*** Opening AVAILABLE RECORDS ***

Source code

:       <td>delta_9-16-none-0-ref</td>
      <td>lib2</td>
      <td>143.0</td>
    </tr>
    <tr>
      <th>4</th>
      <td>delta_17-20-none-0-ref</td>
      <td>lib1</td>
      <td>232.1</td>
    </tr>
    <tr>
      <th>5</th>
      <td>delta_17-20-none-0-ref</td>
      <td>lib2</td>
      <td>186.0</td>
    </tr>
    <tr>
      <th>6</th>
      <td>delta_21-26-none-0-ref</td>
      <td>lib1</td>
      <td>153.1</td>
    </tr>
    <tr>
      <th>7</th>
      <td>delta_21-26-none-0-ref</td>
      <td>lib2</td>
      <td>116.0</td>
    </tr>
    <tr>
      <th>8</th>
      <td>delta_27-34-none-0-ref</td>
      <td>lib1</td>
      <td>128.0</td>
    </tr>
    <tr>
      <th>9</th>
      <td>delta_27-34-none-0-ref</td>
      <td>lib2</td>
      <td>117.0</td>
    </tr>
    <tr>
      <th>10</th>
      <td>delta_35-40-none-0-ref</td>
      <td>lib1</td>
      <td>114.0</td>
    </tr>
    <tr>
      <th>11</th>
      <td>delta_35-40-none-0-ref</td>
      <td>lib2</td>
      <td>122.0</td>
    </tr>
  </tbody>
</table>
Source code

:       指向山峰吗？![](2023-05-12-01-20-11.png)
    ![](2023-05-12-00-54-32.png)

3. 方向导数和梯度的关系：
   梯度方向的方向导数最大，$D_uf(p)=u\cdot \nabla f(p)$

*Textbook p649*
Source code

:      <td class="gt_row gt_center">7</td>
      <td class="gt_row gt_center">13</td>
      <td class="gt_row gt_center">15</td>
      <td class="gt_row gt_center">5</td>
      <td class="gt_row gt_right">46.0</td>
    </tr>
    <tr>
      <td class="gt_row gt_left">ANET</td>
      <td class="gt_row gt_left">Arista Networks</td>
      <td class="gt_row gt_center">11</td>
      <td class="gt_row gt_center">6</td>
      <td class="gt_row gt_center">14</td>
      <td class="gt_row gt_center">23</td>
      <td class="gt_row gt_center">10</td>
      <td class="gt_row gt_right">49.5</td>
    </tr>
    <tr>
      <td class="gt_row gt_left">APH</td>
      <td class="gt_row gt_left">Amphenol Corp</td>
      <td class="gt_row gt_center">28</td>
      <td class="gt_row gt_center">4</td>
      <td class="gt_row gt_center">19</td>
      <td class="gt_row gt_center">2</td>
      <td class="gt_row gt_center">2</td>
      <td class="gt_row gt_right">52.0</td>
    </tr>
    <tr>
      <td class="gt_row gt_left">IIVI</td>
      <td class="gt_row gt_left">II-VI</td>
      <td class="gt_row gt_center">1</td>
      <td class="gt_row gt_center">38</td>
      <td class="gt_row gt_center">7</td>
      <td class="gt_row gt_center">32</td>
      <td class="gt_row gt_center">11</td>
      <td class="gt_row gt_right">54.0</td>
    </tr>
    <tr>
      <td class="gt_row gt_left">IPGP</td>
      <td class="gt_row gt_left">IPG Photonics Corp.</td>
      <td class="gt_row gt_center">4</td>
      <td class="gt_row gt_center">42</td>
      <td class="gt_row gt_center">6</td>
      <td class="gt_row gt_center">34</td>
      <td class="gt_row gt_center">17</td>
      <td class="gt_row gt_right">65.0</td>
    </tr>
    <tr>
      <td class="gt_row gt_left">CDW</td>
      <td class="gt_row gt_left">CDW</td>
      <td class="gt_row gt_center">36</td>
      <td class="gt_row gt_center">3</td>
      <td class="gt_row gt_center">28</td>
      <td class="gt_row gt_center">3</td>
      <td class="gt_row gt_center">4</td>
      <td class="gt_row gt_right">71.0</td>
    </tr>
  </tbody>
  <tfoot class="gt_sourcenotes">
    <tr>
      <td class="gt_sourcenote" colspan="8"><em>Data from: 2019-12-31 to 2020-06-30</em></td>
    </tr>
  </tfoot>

*** Closing AVAILABLE RECORDS ***

- **EXERCISE BRIEF**:
Copy out each line of the listing above that contains the string "Corp".

- **RESULT**:
      <td class="gt_row gt_left">Amphenol Corp</td>
      <td class="gt_row gt_left">IPG Photonics Corp.</td>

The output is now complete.